Each switch of a speaker in a dialog is it's own seperate paragraph.   Alice should never say anything in the same conversation as Bob, and vice versa.   Keeping the speakers paragraph seperated helps the reader parse who's side of the conversation it is.   For dialog between two people, so long as the order is preserved, you need not repeat the said tag, though having the characters other actions contained in the paragraph is fine.  If there are three or more, it becomes prudent to tag who is speaking in each new paragraph as order is not as easy to preserve, though if Character A and B start to have a coversation with each other and C stops speaking to listen, order is preserved until C resumes his part in the conversation.

> "I said this," C said.
> 
> "Well, I said that!" A said.
>
> "A," B interupted, "What did you say?"
>
> "That!"
> 
> "Oh!"
> 
> "Can we get back on track?" C asked

Notice that B and A have quick dialog between them where A answers B and B reacts.  No tags are used because it's implied by the two paragraphs on either side that A will respond to B's question, and the second tagless dialog can't be A (he just spoke) or C (he's tagged in the following paragraph).

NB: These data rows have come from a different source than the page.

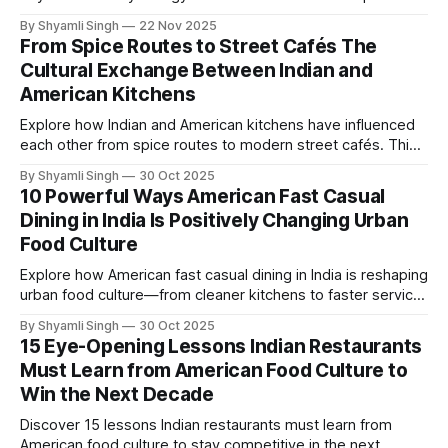
backed guide reveals fast, nutritious meals that boost
By Shyamli Singh
22 Nov 2025
satiety, simplify mornings, and support healthier daily
From Spice Routes to Street Cafés The
performance.
Cultural Exchange Between Indian and
American Kitchens
Explore how Indian and American kitchens have influenced
each other from spice routes to modern street cafés. This
expert-driven piece reveals the surprising cultural
By Shyamli Singh
30 Oct 2025
exchange shaping flavors, techniques, and global culinary
10 Powerful Ways American Fast Casual
innovation today.
Dining in India Is Positively Changing Urban
Food Culture
Explore how American fast casual dining in India is reshaping
urban food culture—from cleaner kitchens to faster service
and globally inspired flavors. This expert-backed guide
By Shyamli Singh
30 Oct 2025
breaks down ten meaningful shifts transforming how cities
15 Eye-Opening Lessons Indian Restaurants
eat today.
Must Learn from American Food Culture to
Win the Next Decade
Discover 15 lessons Indian restaurants must learn from
American food culture to stay competitive in the next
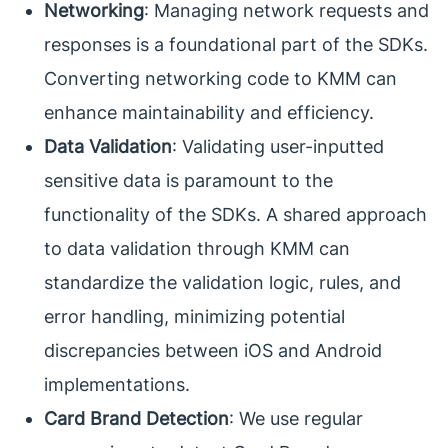
Networking
: Managing network requests and
responses is a foundational part of the SDKs.
Converting networking code to KMM can
enhance maintainability and efficiency.
Data Validation
: Validating user-inputted
sensitive data is paramount to the
functionality of the SDKs. A shared approach
to data validation through KMM can
standardize the validation logic, rules, and
error handling, minimizing potential
discrepancies between iOS and Android
implementations.
Card Brand Detection
: We use regular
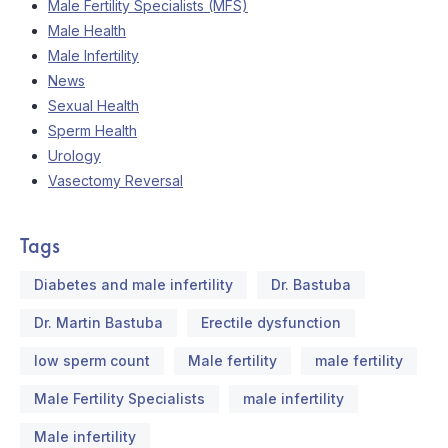
Male Fertility Specialists (MFS)
Male Health
Male Infertility
News
Sexual Health
Sperm Health
Urology
Vasectomy Reversal
Tags
Diabetes and male infertility
Dr. Bastuba
Dr. Martin Bastuba
Erectile dysfunction
low sperm count
Male fertility
male fertility
Male Fertility Specialists
male infertility
Male infertility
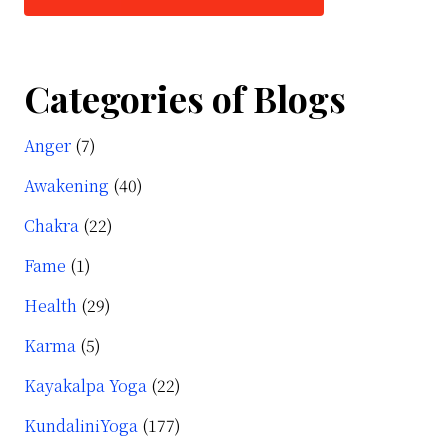
Categories of Blogs
Anger
(7)
Awakening
(40)
Chakra
(22)
Fame
(1)
Health
(29)
Karma
(5)
Kayakalpa Yoga
(22)
KundaliniYoga
(177)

If the quoted text needs paragraph breaks (A is going on a monolog) then the paragraph should at most note he's continuing, but but is not part of the same quote sandwhich (i.e. Paragraph one should end with a closed quote and paragraph two should begin with an opened quote.   It could be that A is going to do some non-spoken actions.).

Remember, dialog is an action and all of one character's actions in one instance should be contained to one paragraph.  A character can speak and jump, but cannot speak, jump, summersault, speak, pour a drink, speak, speak, eat a hamburger, and speak in one instance.